Extending Multi-modal Contrastive Representations

Multi-modal contrastive representation (MCR) of more than three modalities is critical in multi-modal learning. Although recent methods showcase impressive achievements, the high dependence on large-scale, high-quality paired data and the expensive training costs limit their further development. Inspired by recent C-MCR, this paper proposes Extending Multimodal Contrastive Representation (Ex-MCR), a training-efficient and paired-data-free method to flexibly learn unified contrastive representation space for more than three modalities by integrating the knowledge of existing MCR spaces. Specifically, Ex-MCR aligns multiple existing MCRs into the same based MCR, which can effectively preserve the original semantic alignment of the based MCR. Besides, we comprehensively enhance the entire learning pipeline for aligning MCR spaces from the perspectives of training data, architecture, and learning objectives. With the preserved original modality alignment and the enhanced space alignment, Ex-MCR shows superior representation learning performance and excellent modality extensibility. To demonstrate the effectiveness of Ex-MCR, we align the MCR spaces of CLAP (audio-text) and ULIP (3D-vision) into the CLIP (vision-text), leveraging the overlapping text and image modality, respectively. Remarkably, without using any paired data, Ex-MCR learns a 3D-image-text-audio unified contrastive representation, and it achieves state-of-the-art performance on audio-visual, 3D-image, audio-text, visual-text retrieval, and 3D object classification tasks. More importantly, extensive qualitative results further demonstrate the emergent semantic alignment between the extended modalities (e.g., audio and 3D), which highlights the great potential of modality extensibility.

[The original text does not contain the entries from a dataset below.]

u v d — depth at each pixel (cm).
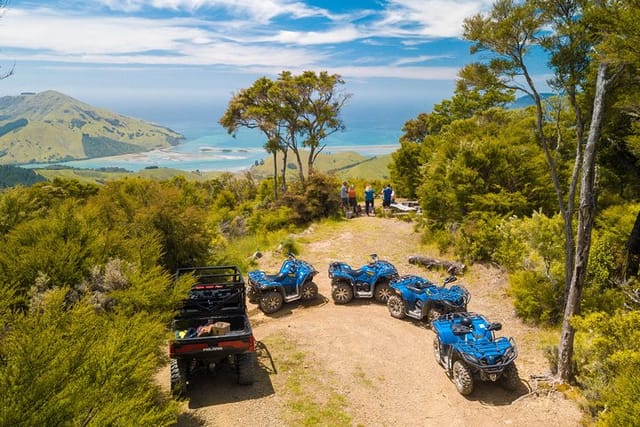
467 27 751
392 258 1488
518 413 647
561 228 1031
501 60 741
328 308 1084
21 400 376
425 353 849
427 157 2583
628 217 1347
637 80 650
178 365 657
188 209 1300
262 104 3278
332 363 793
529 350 854
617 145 1498
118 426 419
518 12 684
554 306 959
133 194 1356
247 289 1195
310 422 612
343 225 2028
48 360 427
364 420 629
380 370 779
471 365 688
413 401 690
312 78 3183
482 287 1180
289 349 843
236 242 1825
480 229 1345
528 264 1051
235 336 663
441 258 1419
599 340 625
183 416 617
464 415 651
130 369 491
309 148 3416
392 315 1022
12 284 778
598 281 984
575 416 624
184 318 799
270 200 3319
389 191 2342
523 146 1683
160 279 850
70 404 391
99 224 1090
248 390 693
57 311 585
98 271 857
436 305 946
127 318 714
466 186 1538
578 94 745
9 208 1156
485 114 2464
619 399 511
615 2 607
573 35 670
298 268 1128
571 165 1511
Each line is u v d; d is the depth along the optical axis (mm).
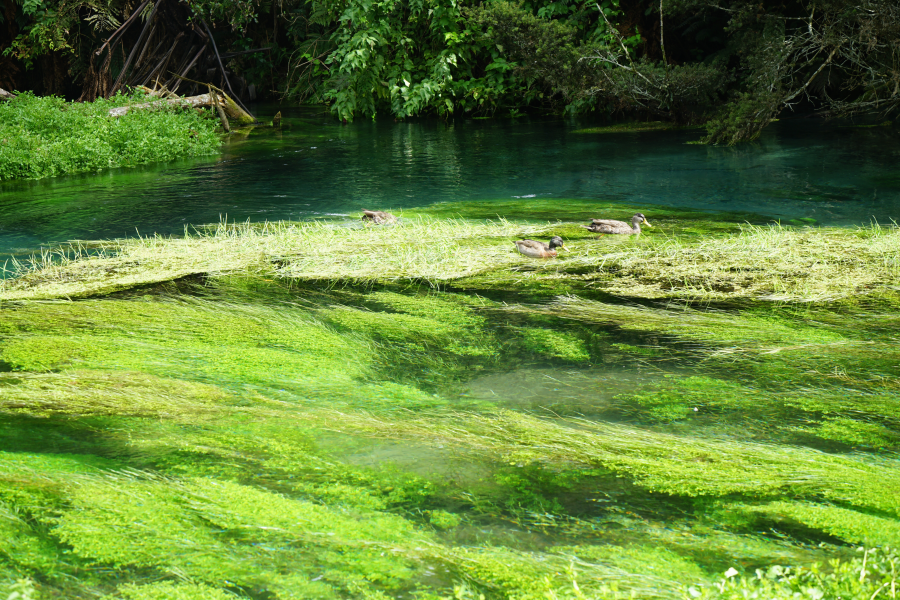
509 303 7281
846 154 15562
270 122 23109
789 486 3912
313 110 26156
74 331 6406
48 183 14266
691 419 4855
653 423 4816
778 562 3299
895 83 17984
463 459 4254
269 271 8398
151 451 4336
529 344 6238
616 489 3949
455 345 6230
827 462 4145
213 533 3461
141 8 23922
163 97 21484
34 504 3654
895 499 3730
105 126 16891
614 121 22062
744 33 20062
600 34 22547
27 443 4410
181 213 11594
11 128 16219
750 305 7043
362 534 3488
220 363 5715
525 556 3352
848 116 20797
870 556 3289
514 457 4266
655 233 9914
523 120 23000
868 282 7480
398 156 16891
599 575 3170
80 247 9484
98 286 7836
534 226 10367
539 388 5375
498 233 9977
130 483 3885
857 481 3916
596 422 4789
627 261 8539
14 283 7957
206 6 24406
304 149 18078
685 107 20500
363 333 6477
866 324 6422
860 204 11328
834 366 5578
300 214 11453
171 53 24438
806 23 18828
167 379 5328
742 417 4863
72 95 26859
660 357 5902
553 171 14867
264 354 5898
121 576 3152
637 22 23812
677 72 19359
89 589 3064
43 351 5867
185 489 3820
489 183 13836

翻译：多模态对比表征（MCR）在超过三种模态的场景下对多模态学习至关重要。尽管近期方法取得了令人瞩目的成果，但其对大规模高质量配对数据的高度依赖以及高昂的训练成本限制了进一步发展。受近期C-MCR启发，本文提出扩展多模态对比表征（Ex-MCR），这是一种训练高效且无需配对数据的方法，通过整合现有MCR空间的知识，灵活学习超过三种模态的统一对比表征空间。具体而言，Ex-MCR将多个现有MCR空间对齐到同一基础MCR空间，从而有效保留基础MCR的原始语义对齐。此外，我们从训练数据、架构和学习目标等角度全面增强了MCR空间对齐的整个学习流程。凭借保留的原始模态对齐和增强的空间对齐，Ex-MCR展现了卓越的表征学习性能和出色的模态扩展性。为验证Ex-MCR的有效性，我们分别利用文本与图像模态的重叠，将CLAP（音频-文本）和ULIP（3D-视觉）的MCR空间对齐到CLIP（视觉-文本）空间。值得注意的是，在无需任何配对数据的情况下，Ex-MCR学习到了3D-图像-文本-音频的统一对比表征，并在音频-视觉、3D-图像、音频-文本、视觉-文本检索以及3D物体分类任务上取得了最先进性能。更重要的是，大量定性结果进一步揭示了扩展模态间（如音频与3D）的新兴语义对齐，这凸显了模态扩展性的巨大潜力。